WHAT YOU NEED TO DO:
Return each line from the rows below that contains the word "True".

DATASET ENTRIES:
----
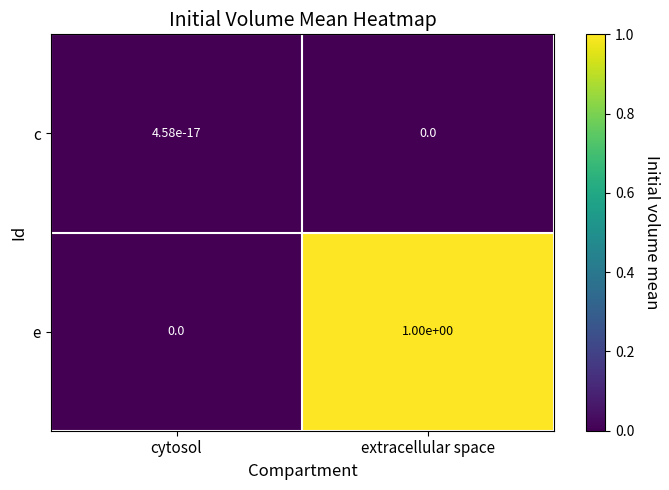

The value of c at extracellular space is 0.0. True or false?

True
----
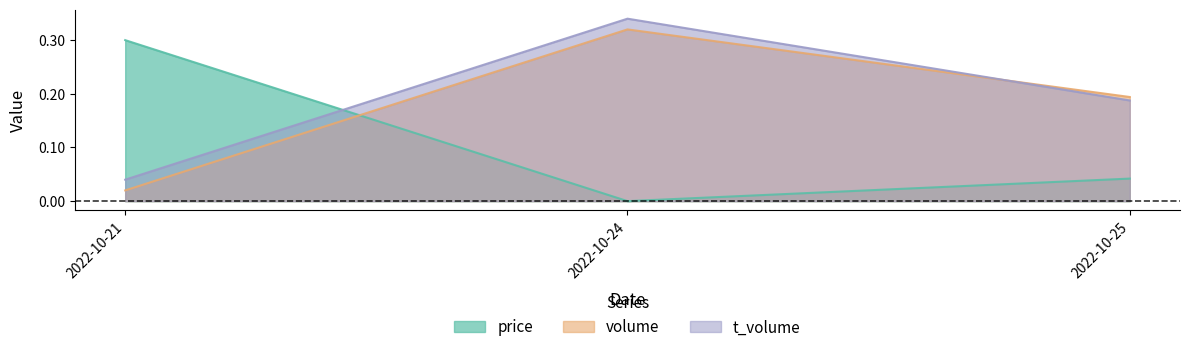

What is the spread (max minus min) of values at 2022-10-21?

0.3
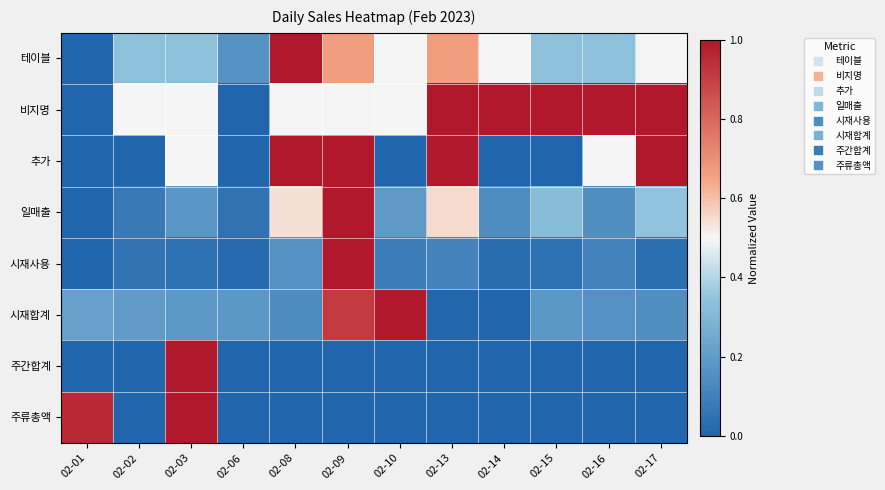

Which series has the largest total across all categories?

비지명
----
EXERCISE RESPONSE:
The value of c at extracellular space is 0.0. True or false?
True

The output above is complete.